Comment 54 David Williams CLA 2015-11-26 11:33:29 EST
There is a bit of "the Eclipse Project bugzilla process" written up at 
https://wiki.eclipse.org/Eclipse/Bug_Tracking

A bit out of date (and I know some sub-components "have tweaked" the policy), but it does say "The 'Target Milestone' field lists the Milestone or Release in which a bug is intended to get fixed or was first fixed."

= = = = = = = = = = = = 

AND, due to the recent discussion in bug 483067 I now think that 4.5.2 WILL be used as a baseline some day, so I WOULD like this fixed in the Mars.2 release. So I do think it is marked correctly. Thanks. 

= = = = = = = = = = = =
Comment 55 Eclipse Genie CLA 2015-12-13 12:34:18 EST
New Gerrit change created: https://git.eclipse.org/r/62565
Comment 56 David Williams CLA 2015-12-13 12:36:07 EST
(In reply to Eclipse Genie from comment #55)
> New Gerrit change created: https://git.eclipse.org/r/62565

I'm sure obvious, but his is the back port to maintenance branch. 

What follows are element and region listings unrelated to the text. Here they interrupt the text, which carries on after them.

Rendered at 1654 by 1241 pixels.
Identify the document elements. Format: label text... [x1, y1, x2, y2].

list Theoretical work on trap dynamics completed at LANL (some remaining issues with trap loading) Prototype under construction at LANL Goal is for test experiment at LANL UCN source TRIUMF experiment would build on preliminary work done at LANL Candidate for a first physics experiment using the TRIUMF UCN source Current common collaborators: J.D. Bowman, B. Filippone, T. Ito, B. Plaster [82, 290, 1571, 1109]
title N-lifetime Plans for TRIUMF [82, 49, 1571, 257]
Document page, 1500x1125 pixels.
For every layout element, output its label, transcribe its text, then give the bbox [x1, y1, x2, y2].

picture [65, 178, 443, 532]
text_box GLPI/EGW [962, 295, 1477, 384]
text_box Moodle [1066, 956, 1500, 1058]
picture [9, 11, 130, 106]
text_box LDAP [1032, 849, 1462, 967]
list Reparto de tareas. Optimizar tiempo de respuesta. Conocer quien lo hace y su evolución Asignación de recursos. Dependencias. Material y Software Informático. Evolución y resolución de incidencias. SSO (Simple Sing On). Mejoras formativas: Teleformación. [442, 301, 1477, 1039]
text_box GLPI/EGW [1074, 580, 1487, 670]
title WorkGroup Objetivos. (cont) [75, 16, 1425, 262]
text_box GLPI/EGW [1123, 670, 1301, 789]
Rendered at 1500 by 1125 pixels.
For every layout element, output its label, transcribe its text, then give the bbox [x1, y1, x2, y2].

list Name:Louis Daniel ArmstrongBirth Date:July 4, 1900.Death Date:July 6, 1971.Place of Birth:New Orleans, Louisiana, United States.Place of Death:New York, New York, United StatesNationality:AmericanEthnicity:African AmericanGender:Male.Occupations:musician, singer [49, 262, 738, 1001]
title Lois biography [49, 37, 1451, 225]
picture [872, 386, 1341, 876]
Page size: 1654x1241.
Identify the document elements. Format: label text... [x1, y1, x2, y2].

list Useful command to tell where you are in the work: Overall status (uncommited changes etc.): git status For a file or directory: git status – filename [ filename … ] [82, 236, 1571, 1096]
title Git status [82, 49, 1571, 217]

Be sure to review carefully, as 'master' used a new Jobs API, so the back port was not a cherry-pick.
Comment 57 David Williams CLA 2015-12-29 17:48:34 EST
(In reply to David Williams from comment #56)
> (In reply to Eclipse Genie from comment #55)
> > New Gerrit change created: https://git.eclipse.org/r/62565
> 
> I'm sure obvious, but his is the back port to maintenance branch. 
> 
> Be sure to review carefully, as 'master' used a new Jobs API, so the back
> port was not a cherry-pick.

If not obvious, from Gerrit, I have change the job name to "Activity Identifier Update UI" and believe it is ready for re-review/merge.
Comment 58 Markus Keller CLA 2016-01-13 07:59:55 EST
Even if you have conflicts, it's still better to cherry-pick the original commit and maintain as much formatting etc. as possible. In this case, e.g. the non-UI Job name should also match the new name in master.

Fixed in R4_5_maintenance with http://git.eclipse.org/c/platform/eclipse.platform.ui.git/commit/?id=374c955735de619731b2a572a6996397dddadc6a
Comment 59 Markus Keller CLA 2016-02-04 13:41:25 EST
Verified in M20160203-1000 on OS X 10.11. GenerateIdentifiersTest also looks good (no excessive amount of Threads created any more.